Directions: Look through the data below and count each line where the word "Algorithm" appears. Reply with the count alone.

Data excerpts Block Start

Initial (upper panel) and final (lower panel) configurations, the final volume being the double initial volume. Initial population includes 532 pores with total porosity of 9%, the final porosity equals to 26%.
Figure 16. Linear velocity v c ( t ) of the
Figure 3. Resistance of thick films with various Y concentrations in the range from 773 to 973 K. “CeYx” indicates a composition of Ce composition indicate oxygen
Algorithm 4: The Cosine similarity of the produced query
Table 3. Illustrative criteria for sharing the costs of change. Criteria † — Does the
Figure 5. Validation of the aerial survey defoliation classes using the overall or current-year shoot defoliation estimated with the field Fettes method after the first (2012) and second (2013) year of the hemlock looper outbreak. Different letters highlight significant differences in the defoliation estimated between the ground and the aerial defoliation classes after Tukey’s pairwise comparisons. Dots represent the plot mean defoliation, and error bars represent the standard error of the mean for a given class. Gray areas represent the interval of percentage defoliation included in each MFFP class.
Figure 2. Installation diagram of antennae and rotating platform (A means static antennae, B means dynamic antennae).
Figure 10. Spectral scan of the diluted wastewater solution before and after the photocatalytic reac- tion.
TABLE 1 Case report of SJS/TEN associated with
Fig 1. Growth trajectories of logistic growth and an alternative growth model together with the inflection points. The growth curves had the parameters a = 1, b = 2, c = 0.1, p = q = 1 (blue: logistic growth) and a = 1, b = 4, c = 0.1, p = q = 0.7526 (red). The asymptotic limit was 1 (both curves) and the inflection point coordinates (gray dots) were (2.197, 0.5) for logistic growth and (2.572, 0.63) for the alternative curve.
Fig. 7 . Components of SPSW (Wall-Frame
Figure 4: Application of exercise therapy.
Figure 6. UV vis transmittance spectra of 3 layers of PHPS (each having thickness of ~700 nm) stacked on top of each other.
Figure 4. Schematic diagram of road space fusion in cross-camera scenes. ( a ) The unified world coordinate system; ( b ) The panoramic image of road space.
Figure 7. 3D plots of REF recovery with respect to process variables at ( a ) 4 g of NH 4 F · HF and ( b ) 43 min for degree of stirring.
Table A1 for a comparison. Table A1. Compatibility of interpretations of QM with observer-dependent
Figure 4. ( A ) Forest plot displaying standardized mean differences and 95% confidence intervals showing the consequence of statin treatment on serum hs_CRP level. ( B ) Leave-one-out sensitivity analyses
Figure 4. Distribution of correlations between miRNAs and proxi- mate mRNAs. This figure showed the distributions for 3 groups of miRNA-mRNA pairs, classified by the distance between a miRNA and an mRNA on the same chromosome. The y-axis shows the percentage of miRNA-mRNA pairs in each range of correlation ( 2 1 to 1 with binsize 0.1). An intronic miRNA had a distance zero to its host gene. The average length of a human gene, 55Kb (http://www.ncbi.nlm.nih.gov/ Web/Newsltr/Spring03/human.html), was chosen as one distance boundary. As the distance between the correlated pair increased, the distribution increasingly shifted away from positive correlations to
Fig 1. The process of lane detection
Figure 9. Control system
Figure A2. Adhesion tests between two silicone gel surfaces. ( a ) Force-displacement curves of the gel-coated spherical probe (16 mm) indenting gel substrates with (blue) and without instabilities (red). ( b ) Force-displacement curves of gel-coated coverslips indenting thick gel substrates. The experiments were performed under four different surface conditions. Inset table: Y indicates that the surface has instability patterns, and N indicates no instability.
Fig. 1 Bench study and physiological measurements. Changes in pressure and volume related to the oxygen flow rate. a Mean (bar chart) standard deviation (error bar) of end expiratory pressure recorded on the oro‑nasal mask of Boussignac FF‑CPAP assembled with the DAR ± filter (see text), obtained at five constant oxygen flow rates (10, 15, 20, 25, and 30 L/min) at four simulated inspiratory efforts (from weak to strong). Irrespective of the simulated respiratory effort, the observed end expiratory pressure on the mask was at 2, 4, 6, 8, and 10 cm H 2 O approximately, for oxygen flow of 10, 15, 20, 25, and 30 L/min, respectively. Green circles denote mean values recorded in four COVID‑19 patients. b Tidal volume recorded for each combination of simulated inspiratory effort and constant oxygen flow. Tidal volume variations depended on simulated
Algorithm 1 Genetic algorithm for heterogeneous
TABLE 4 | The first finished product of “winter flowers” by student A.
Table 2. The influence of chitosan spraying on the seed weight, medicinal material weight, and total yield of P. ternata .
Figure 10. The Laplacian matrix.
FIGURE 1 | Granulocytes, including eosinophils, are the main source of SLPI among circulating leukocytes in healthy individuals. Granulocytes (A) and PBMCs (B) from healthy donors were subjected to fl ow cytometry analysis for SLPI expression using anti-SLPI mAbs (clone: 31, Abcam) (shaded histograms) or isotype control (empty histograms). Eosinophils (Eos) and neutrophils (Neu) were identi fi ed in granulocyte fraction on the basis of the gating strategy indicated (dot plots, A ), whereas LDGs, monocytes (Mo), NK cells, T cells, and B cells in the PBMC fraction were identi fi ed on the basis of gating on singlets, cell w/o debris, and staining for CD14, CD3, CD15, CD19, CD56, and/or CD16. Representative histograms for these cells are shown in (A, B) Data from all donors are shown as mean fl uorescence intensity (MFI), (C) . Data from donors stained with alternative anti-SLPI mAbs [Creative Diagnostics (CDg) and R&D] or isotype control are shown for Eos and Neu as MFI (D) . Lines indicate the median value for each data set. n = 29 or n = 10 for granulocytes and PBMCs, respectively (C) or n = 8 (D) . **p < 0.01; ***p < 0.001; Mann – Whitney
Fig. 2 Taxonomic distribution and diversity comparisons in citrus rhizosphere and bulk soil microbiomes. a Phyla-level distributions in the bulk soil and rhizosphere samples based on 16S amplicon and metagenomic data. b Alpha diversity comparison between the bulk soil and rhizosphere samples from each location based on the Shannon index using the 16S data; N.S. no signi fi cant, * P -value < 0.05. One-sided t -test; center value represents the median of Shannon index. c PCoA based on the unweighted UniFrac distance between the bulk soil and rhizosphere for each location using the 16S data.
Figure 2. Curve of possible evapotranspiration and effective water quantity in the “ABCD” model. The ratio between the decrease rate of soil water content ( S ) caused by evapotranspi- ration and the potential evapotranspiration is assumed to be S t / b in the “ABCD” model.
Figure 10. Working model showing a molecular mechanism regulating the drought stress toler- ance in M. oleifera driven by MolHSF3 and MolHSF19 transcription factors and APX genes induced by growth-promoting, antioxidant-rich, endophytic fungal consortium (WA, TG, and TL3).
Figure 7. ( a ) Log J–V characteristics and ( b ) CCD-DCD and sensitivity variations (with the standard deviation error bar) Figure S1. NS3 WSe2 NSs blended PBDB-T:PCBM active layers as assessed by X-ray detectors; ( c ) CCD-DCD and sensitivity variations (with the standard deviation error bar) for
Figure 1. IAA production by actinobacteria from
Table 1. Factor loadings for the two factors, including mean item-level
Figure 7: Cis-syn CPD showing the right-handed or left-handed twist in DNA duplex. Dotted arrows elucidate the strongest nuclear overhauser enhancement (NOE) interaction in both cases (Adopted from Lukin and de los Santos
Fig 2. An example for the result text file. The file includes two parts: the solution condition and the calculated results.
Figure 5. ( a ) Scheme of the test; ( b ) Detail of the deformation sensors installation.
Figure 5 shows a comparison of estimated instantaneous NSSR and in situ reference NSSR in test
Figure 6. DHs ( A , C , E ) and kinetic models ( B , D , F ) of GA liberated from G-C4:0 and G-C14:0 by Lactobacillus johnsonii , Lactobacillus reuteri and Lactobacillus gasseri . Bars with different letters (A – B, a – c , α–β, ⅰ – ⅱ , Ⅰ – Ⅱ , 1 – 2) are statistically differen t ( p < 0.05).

Data excerpts Block End

Output for this exercise: 2